:: Task to complete ::
Work out how many lines in the listing below include the word "operations". Give nothing but the number.

:: Supplied material ::
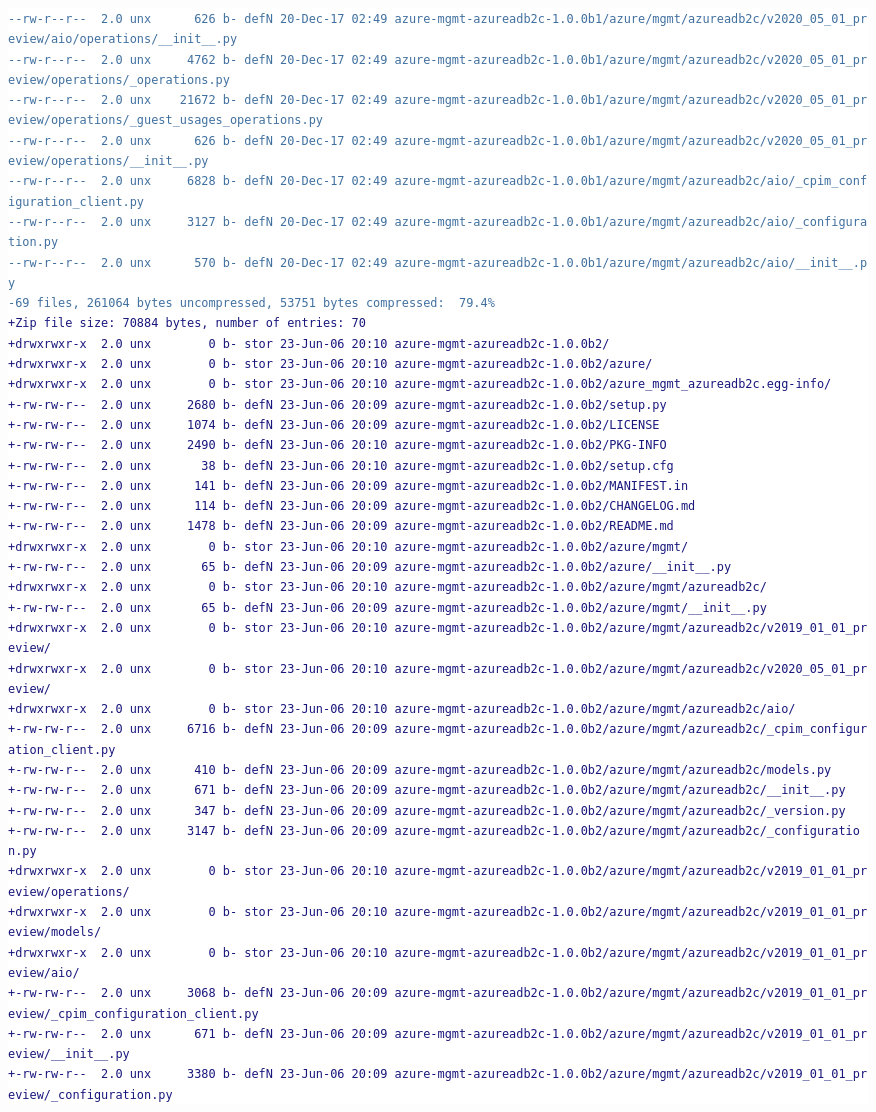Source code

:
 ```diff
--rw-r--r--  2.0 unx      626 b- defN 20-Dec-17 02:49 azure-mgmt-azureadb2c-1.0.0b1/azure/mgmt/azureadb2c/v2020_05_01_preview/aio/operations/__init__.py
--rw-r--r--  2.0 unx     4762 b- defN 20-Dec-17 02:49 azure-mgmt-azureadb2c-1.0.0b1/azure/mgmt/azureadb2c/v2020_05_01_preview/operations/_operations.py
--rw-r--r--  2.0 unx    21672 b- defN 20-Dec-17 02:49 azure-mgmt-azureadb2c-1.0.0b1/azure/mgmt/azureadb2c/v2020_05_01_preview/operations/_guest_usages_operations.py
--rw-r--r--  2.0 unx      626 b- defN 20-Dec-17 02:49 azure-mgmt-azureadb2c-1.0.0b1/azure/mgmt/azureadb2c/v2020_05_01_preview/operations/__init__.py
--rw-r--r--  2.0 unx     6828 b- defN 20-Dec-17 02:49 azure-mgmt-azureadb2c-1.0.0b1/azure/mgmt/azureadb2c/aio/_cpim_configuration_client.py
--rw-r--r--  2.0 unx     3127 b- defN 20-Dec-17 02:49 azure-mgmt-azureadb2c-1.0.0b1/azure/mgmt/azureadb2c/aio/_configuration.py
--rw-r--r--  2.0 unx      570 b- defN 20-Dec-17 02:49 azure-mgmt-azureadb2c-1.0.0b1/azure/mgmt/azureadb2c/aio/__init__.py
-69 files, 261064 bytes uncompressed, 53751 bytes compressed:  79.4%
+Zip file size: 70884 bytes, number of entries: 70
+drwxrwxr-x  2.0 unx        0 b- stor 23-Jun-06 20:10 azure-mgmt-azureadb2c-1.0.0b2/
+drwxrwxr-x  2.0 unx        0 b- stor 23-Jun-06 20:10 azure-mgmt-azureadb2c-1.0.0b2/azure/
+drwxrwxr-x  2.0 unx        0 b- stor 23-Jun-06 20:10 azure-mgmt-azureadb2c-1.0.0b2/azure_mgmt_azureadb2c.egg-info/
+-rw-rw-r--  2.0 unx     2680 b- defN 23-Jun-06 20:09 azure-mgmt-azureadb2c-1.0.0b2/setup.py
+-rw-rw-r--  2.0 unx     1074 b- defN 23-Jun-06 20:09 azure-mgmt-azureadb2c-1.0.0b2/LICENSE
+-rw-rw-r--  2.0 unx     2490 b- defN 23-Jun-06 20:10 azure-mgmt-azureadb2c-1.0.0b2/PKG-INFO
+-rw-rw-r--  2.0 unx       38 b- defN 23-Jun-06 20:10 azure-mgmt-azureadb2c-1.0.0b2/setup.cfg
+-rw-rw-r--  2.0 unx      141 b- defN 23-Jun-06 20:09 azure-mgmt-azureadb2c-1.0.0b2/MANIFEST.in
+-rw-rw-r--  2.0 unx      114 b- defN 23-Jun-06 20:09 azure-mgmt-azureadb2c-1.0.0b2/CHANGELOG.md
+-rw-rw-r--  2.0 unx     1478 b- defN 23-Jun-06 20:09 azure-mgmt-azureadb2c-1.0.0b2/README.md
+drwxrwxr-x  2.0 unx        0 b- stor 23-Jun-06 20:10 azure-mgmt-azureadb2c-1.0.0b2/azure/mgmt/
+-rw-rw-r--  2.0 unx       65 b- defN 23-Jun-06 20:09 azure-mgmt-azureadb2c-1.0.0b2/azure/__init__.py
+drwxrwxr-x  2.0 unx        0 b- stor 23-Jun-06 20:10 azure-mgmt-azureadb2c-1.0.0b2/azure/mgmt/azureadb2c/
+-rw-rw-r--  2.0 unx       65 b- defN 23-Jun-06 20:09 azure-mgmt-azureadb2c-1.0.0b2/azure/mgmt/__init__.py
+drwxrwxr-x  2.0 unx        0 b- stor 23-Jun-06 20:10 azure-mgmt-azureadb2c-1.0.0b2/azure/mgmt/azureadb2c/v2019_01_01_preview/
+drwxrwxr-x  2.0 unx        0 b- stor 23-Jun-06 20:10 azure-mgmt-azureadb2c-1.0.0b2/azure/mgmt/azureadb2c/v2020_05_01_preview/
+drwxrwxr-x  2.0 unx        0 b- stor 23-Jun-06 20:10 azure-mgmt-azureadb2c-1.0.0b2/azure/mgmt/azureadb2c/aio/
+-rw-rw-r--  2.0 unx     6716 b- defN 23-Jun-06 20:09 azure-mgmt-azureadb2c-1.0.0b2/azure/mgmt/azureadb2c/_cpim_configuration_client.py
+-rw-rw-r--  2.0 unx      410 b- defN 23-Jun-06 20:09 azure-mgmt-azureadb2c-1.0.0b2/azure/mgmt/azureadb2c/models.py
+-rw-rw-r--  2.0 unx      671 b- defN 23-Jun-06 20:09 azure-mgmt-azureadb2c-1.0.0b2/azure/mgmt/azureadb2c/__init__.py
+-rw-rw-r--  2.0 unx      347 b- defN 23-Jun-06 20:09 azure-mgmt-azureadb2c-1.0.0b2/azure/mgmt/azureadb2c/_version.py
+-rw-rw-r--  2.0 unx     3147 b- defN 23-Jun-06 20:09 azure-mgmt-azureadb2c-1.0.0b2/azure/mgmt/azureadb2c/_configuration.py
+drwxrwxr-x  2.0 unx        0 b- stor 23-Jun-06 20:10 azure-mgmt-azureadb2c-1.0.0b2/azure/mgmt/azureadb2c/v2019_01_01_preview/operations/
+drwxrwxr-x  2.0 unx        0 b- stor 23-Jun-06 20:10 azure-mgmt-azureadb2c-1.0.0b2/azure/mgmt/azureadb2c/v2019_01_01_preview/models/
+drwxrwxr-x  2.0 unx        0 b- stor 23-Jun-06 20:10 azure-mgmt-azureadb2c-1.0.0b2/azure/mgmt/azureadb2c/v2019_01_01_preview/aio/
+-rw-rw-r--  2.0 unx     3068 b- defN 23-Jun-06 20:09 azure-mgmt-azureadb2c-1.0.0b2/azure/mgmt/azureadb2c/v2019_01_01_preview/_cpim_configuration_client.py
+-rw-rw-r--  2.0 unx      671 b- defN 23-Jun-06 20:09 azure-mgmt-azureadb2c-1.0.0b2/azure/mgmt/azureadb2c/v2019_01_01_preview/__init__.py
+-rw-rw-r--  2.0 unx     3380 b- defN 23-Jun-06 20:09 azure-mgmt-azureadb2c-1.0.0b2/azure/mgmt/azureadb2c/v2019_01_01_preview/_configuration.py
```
* * *
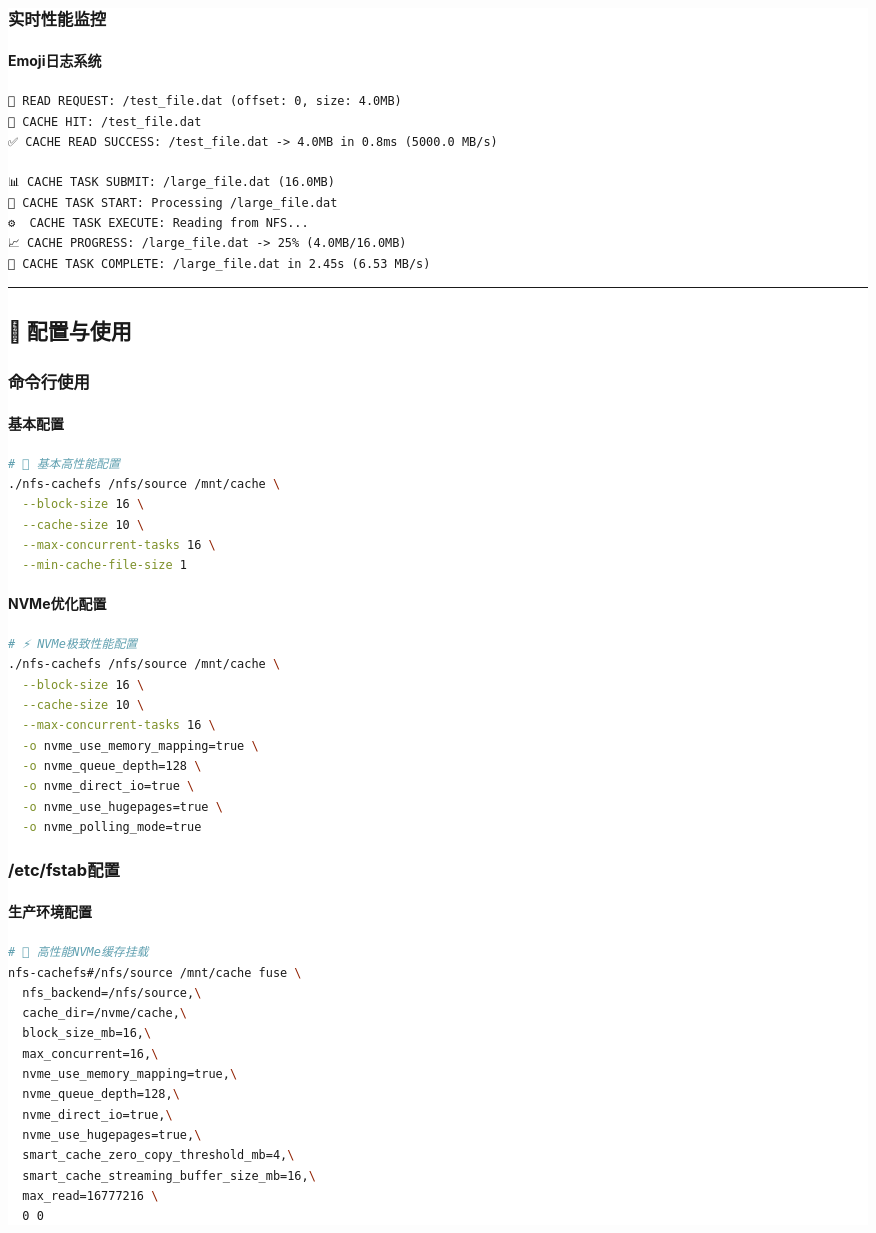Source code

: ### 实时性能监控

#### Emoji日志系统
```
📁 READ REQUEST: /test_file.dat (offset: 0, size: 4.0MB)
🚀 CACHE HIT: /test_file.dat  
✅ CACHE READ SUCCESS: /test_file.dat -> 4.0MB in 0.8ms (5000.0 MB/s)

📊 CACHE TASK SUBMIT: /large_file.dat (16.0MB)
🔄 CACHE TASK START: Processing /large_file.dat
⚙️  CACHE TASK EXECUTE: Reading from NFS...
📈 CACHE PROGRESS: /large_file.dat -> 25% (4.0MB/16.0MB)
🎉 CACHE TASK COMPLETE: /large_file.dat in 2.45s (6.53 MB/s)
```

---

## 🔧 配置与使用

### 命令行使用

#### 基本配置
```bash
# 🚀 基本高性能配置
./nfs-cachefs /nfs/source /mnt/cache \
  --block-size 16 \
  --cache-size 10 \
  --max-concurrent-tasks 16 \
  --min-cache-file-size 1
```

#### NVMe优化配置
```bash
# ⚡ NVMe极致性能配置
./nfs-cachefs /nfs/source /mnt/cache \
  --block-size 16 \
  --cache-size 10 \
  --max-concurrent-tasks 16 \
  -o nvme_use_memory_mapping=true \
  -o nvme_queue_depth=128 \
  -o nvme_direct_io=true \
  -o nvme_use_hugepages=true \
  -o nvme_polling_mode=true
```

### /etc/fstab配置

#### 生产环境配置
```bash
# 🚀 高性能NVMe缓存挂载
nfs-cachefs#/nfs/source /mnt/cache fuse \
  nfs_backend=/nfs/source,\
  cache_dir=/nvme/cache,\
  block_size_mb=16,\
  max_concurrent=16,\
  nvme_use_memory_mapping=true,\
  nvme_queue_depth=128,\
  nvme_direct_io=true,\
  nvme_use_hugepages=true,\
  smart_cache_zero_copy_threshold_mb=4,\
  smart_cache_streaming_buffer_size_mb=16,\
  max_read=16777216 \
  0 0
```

:: Solution to this exercise ::
5